Tasks for this exercise
1. In the computational graph text, what does the hint suggest thinking of g(x, y) as?
2. List every variable in the computational graph text that is defined using other w variables, along with its definition.
3. Update the stretch of the computational graph text from "According to this" through "starting from $f(x,y)=w_7$.", changing "graph" to "diagram".

According to this graph, we have defined
$$
\begin{align*}
w_1 &=x\\
w_2 &=y\\
w_3 &= w_1^2\\
w_4 &= w_1w_2\\
w_5 &= \cos(w_4)\\
w_6 &= w_3w_5\\
w_7 &= w_6+1.
\end{align*}
$$
We can double-check our equations from the computational graph by plugging back in starting from $f(x,y)=w_7$.
$$
\begin{align*}
f(x, y) &= w_7\\
&= w_6+1\\
&= w_3w_5+1\\
&= w_1^2\cos(w_4)+1\\
&= x^2\cos(w_1w_2)+1\\
&= x^2\cos(xy)+1.
\end{align*}
$$

## Lecture Exercise (Part 1):
Consider the function
$$
g(x, y) = xye^{xy}. 
$$
Sketch the computational graph of $g(x, y)$.

**Hint**: Think of this as $g(x, y)= h(x,y)e^{h(x, y)}$.

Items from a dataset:
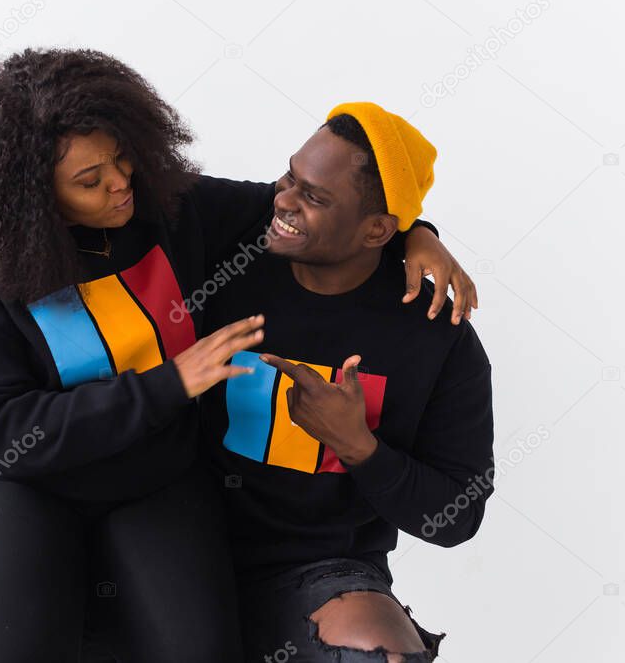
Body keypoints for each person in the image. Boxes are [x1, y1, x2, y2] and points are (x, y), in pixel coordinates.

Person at [0, 47, 477, 662]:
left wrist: (420, 232)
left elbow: (315, 211)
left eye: (122, 158)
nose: (120, 183)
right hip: (25, 485)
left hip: (154, 481)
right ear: (30, 192)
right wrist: (166, 384)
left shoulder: (174, 214)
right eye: (89, 181)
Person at [197, 102, 495, 661]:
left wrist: (359, 446)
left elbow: (458, 516)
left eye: (314, 197)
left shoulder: (436, 337)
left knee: (379, 651)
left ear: (378, 229)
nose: (283, 200)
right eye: (290, 176)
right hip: (179, 541)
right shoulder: (237, 234)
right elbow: (119, 188)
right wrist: (421, 230)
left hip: (318, 570)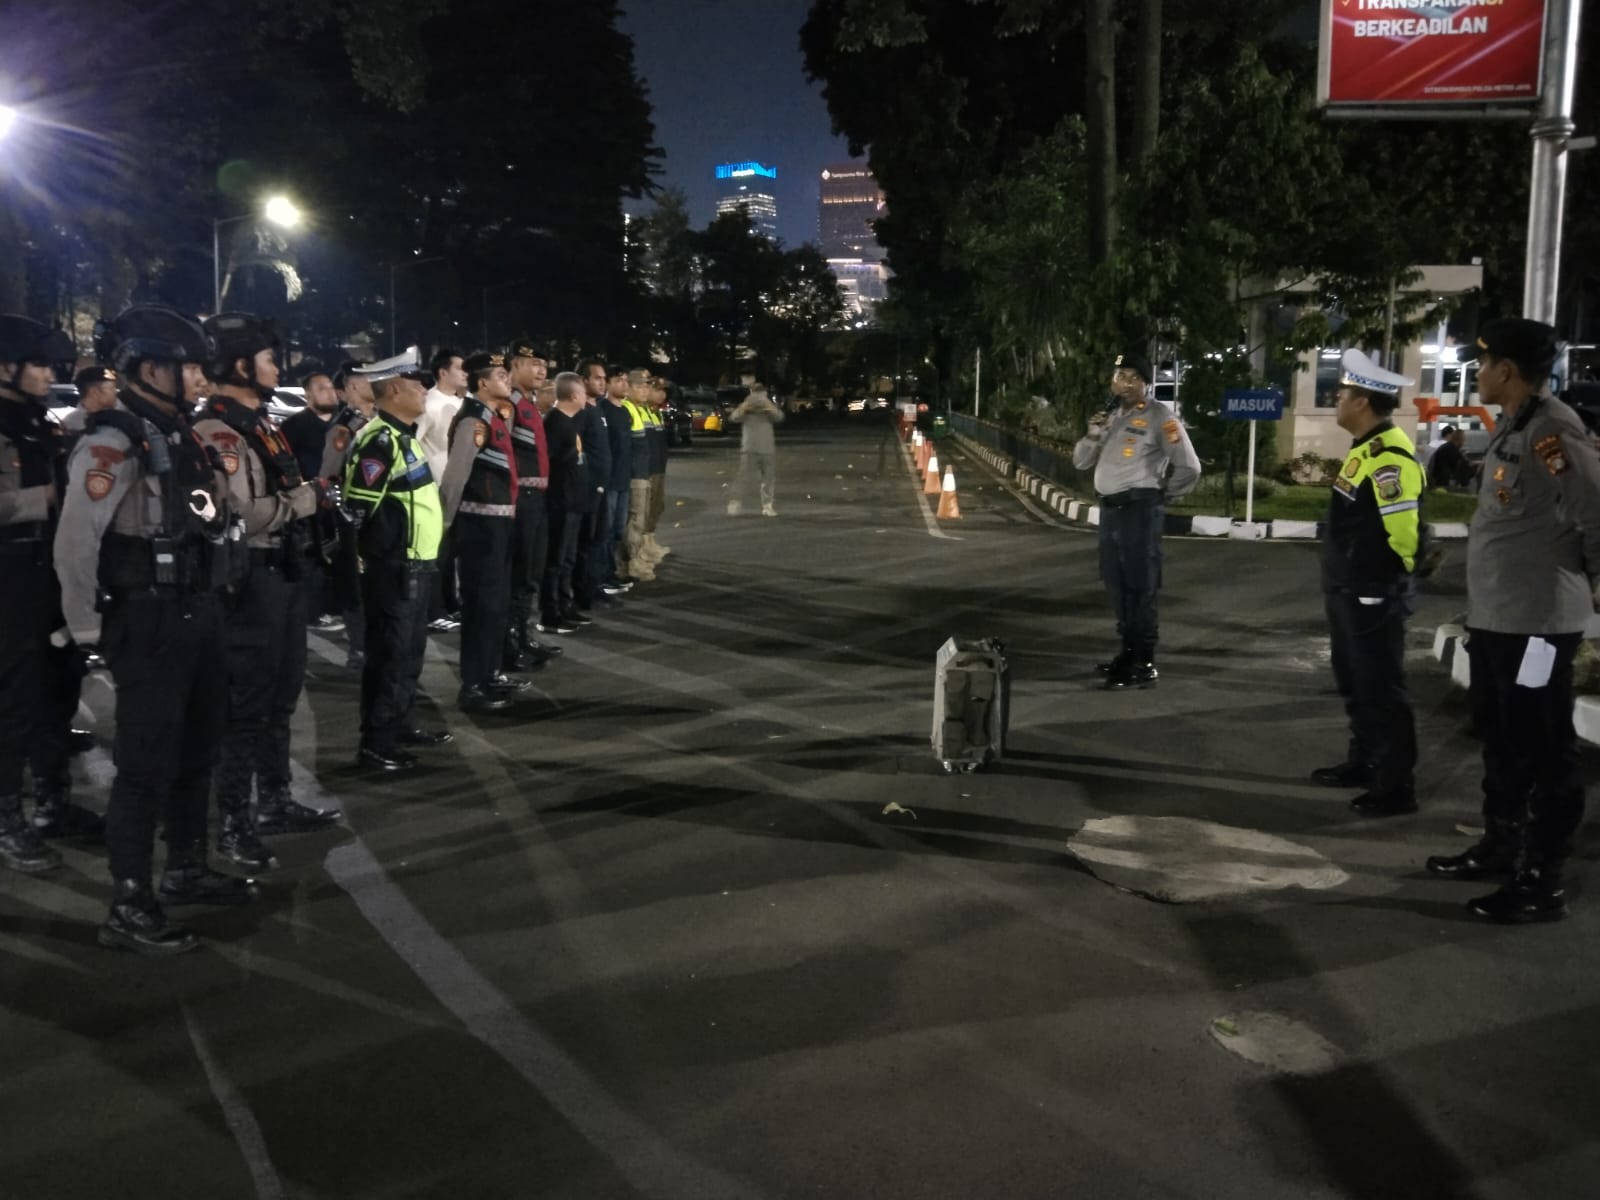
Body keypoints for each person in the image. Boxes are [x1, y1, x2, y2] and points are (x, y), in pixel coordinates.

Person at [54, 306, 253, 953]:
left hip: (197, 609)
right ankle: (129, 900)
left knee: (199, 748)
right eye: (186, 367)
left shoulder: (182, 434)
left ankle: (186, 867)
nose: (199, 378)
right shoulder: (113, 441)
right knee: (144, 764)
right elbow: (76, 541)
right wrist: (87, 629)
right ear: (147, 370)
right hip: (147, 617)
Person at [1425, 318, 1600, 922]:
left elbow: (1595, 508)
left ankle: (1541, 879)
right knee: (1503, 739)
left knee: (1543, 746)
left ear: (1506, 370)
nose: (1478, 373)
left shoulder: (1552, 430)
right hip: (1501, 619)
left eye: (1484, 363)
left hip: (1538, 627)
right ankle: (1502, 846)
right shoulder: (1515, 425)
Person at [194, 313, 341, 876]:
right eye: (270, 361)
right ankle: (234, 821)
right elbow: (239, 513)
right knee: (245, 708)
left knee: (281, 697)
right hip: (250, 578)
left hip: (283, 574)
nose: (278, 370)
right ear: (240, 365)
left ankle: (275, 801)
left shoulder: (260, 424)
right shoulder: (219, 431)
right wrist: (305, 500)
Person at [1311, 348, 1423, 817]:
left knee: (1381, 688)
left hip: (1371, 593)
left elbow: (1405, 537)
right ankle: (1366, 761)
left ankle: (1395, 786)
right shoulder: (1366, 450)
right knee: (1356, 682)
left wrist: (1381, 583)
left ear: (1362, 402)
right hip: (1349, 589)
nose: (1336, 400)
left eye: (1342, 394)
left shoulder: (1389, 457)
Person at [343, 359, 450, 770]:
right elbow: (357, 511)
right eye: (416, 385)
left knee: (409, 653)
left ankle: (400, 724)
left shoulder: (402, 437)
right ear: (393, 391)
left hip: (415, 564)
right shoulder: (379, 441)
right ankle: (376, 743)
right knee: (389, 655)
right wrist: (377, 558)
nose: (423, 391)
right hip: (395, 566)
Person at [1071, 351, 1201, 688]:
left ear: (1146, 384)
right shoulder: (1110, 418)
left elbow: (1190, 467)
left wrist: (1162, 495)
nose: (1126, 383)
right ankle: (1127, 652)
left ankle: (1143, 661)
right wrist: (1093, 434)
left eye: (1134, 377)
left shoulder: (1161, 418)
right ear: (1112, 381)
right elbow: (1080, 462)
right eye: (1120, 376)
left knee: (1140, 586)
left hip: (1139, 511)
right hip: (1111, 512)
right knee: (1116, 584)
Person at [0, 315, 77, 873]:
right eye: (39, 365)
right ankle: (8, 818)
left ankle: (54, 802)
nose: (49, 375)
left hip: (50, 573)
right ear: (6, 367)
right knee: (12, 702)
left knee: (57, 689)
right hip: (10, 579)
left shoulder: (39, 423)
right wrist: (44, 498)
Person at [440, 351, 529, 712]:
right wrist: (445, 528)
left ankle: (490, 674)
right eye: (501, 376)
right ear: (482, 383)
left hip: (498, 525)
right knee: (480, 607)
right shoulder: (473, 422)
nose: (508, 381)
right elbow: (454, 479)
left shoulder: (492, 417)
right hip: (480, 528)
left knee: (495, 605)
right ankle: (473, 686)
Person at [280, 368, 344, 634]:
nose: (329, 393)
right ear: (307, 395)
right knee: (314, 556)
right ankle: (315, 612)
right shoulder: (294, 427)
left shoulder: (345, 423)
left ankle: (338, 606)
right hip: (312, 501)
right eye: (321, 389)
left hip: (342, 499)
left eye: (330, 387)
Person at [503, 341, 555, 668]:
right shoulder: (509, 404)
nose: (541, 370)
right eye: (534, 363)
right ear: (515, 366)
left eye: (544, 365)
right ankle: (510, 643)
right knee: (519, 573)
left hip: (536, 499)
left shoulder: (528, 403)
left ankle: (524, 635)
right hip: (520, 499)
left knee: (531, 573)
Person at [538, 373, 593, 635]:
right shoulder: (554, 422)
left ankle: (565, 605)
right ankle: (550, 614)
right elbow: (549, 462)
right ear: (573, 395)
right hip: (560, 501)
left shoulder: (570, 421)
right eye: (582, 392)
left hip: (574, 501)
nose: (586, 397)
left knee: (568, 559)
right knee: (555, 560)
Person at [420, 347, 468, 632]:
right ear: (442, 372)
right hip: (438, 489)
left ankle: (451, 603)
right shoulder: (429, 404)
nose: (465, 373)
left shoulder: (463, 403)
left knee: (452, 554)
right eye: (459, 368)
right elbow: (414, 444)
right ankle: (434, 610)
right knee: (439, 553)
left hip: (461, 489)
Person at [572, 359, 613, 614]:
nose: (602, 382)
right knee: (585, 543)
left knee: (599, 538)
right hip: (588, 489)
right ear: (583, 381)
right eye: (597, 378)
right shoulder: (581, 412)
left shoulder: (597, 409)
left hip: (602, 486)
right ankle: (582, 592)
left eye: (604, 378)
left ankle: (594, 584)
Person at [595, 363, 634, 596]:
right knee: (606, 531)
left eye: (626, 380)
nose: (624, 384)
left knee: (618, 530)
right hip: (608, 482)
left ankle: (612, 572)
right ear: (607, 384)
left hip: (623, 480)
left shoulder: (625, 411)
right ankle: (603, 576)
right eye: (618, 380)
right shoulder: (602, 410)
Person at [618, 369, 656, 584]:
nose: (645, 390)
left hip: (642, 473)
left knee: (638, 521)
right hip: (634, 475)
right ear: (629, 388)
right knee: (634, 521)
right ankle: (630, 565)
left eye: (647, 386)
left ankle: (633, 560)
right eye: (640, 386)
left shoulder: (636, 409)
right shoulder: (627, 409)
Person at [727, 383, 784, 516]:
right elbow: (734, 418)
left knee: (767, 478)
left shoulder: (768, 406)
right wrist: (744, 408)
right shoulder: (746, 405)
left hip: (764, 447)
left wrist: (769, 407)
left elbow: (779, 417)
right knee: (745, 477)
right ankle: (736, 501)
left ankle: (767, 505)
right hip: (751, 447)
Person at [1427, 425, 1476, 491]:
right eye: (1463, 440)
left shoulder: (1448, 447)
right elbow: (1462, 467)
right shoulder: (1451, 449)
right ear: (1460, 439)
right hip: (1443, 483)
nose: (1464, 443)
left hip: (1437, 480)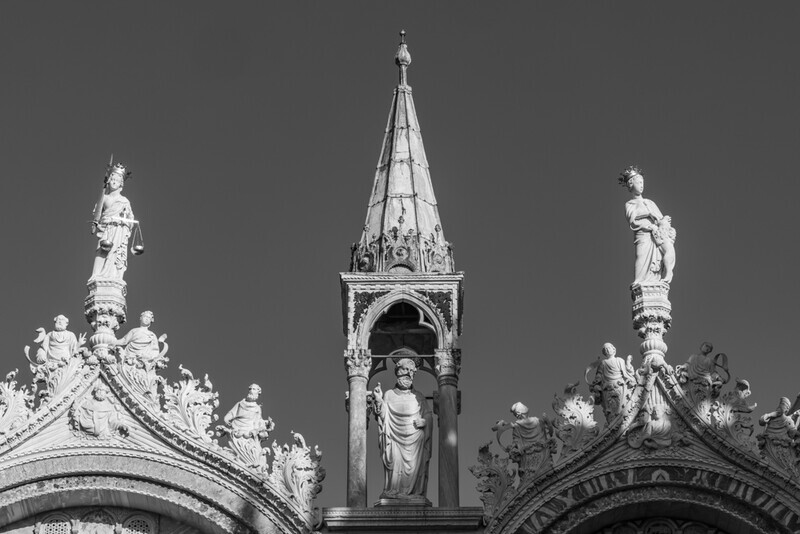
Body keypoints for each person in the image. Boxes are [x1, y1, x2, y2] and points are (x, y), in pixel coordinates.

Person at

Task-by-task solutions
1. h(x, y)e^{h(x, y)}

2. w_3 = w_1^2; w_4 = w_1w_2; w_5 = cos(w_4); w_6 = w_3w_5; w_7 = w_6 + 1

3.
According to this diagram, we have defined
$$
\begin{align*}
w_1 &=x\\
w_2 &=y\\
w_3 &= w_1^2\\
w_4 &= w_1w_2\\
w_5 &= \cos(w_4)\\
w_6 &= w_3w_5\\
w_7 &= w_6+1.
\end{align*}
$$
We can double-check our equations from the computational diagram by plugging back in starting from $f(x,y)=w_7$.